There is a general sense of dissatisfaction among pager users. Alphanumeric paging is a one-way tool that is not conducive to patient centered care. The inability to provide secure and meaningful real time specific patient information is disruptive to work flow.

Purpose: To describe the implementation of the smartphone communication project in the hospital setting, user perceptions and satisfaction and lessons learned from this initiative

Description:   The University of Miami Hospital is a 560-bed multi-specialty, acute care hospital and flagship academic facility of the University of Miami Health System.  Beginning March 28, 2016, the Division of Hospital Medicine introduced and adopted the HIPAA approved iPhone 6 devices as the primary means of communication for patientcare involving resident and non-resident ward teams, consult and nocturnist services.  In conjunction, the internet based platform, AMION, was used to access the contact information and schedule of the medical teams and physicians.

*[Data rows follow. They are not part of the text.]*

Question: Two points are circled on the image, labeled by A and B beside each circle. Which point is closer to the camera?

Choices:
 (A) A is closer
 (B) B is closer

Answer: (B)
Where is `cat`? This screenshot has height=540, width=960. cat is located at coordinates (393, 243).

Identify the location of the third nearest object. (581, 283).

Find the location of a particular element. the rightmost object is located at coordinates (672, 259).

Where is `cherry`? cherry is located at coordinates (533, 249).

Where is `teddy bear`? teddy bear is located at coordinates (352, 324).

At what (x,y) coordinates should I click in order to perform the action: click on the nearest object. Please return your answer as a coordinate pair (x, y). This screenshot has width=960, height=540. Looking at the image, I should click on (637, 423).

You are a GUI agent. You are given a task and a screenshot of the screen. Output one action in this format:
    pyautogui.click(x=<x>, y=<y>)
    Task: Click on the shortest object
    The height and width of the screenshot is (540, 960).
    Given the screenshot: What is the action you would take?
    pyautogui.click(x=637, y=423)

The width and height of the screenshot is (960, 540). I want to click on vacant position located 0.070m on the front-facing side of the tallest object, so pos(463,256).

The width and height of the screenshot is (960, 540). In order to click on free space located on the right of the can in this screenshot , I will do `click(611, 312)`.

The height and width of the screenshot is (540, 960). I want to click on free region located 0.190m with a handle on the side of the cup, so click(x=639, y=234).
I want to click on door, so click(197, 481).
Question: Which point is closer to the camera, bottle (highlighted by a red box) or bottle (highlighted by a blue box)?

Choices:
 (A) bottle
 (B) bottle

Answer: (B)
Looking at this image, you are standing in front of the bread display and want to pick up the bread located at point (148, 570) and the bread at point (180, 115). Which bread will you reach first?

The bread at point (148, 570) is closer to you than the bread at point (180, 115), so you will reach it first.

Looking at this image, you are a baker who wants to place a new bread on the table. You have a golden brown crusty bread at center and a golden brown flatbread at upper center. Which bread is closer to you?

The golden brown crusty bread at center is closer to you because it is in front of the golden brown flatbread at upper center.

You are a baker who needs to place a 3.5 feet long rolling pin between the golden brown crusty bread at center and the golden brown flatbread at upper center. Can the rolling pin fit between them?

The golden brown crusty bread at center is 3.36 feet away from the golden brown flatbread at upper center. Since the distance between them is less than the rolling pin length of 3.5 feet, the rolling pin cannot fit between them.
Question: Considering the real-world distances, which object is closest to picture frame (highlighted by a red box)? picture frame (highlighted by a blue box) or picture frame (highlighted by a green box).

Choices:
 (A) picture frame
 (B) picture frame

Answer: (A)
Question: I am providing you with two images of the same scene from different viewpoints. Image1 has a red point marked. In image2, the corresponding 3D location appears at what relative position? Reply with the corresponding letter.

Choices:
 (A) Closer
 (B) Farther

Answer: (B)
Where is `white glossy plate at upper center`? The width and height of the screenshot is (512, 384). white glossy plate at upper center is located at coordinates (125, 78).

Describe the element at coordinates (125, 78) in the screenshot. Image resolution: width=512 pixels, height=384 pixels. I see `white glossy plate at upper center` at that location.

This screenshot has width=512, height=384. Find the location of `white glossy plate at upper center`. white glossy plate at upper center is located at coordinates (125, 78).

Eight months post-implementation, nurses, pharmacists, unit secretaries and physicians were surveyed for their perception and satisfaction with the smartphone as the primary tool for patient related communication.  There were 33 physician respondents and 73 non-physician respondents.  

Table 1 depicts the survey summary and demographic information of respondents. Table 2 shows the salient points for lessons learned from this project.  No device malfunction nor adverse events compromising patient safety were reported.  Eighty-one percent (81%) of physicians recommend using smartphones at other residency training sites.


Among the nurses, pharmacists and other non-physician staff surveyed, smartphones were viewed as a superior communication tool providing ease in reaching the physicians, and gave the perception of facilitating more timely patient care.

Physicians recognized the smartphone as an effective, minimally disruptive communication tool that provides nursing staff with greater access to physicians. Majority of physicians recommend using smartphones as a primary tool of communication at other residency training sites within the program.

All respondents perceived that the smartphones keep patient information secure about the same as that of pagers.